» What to produce
Below are records. Count every line containing the word "communion" and give the number alone.

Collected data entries
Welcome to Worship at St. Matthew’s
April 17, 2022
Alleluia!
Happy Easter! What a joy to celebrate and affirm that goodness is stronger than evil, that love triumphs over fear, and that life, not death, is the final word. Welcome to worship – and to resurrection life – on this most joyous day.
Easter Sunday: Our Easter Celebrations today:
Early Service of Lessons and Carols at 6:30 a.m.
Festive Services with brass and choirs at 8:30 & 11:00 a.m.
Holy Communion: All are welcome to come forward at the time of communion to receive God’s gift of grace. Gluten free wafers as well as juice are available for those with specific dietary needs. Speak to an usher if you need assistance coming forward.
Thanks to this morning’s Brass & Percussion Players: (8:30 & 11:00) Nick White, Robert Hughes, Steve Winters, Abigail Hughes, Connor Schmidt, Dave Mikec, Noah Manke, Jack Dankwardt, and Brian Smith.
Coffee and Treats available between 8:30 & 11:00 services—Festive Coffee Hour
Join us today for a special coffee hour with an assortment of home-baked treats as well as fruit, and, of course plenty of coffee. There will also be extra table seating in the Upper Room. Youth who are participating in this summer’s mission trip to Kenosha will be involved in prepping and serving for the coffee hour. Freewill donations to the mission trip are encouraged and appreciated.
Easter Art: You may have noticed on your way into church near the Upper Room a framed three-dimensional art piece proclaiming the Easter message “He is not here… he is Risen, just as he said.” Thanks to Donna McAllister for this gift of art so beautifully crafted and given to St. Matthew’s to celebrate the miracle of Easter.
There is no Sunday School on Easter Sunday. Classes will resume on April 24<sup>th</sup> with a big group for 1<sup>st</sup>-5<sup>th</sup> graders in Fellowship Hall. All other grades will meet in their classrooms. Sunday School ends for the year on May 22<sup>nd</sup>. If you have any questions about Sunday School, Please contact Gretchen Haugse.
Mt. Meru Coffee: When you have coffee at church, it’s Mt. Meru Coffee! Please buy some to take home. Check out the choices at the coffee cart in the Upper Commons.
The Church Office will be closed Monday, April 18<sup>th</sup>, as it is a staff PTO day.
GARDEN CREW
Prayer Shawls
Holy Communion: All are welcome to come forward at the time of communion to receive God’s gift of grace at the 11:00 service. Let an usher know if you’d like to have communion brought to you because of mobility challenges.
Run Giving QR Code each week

» Answer to this task
2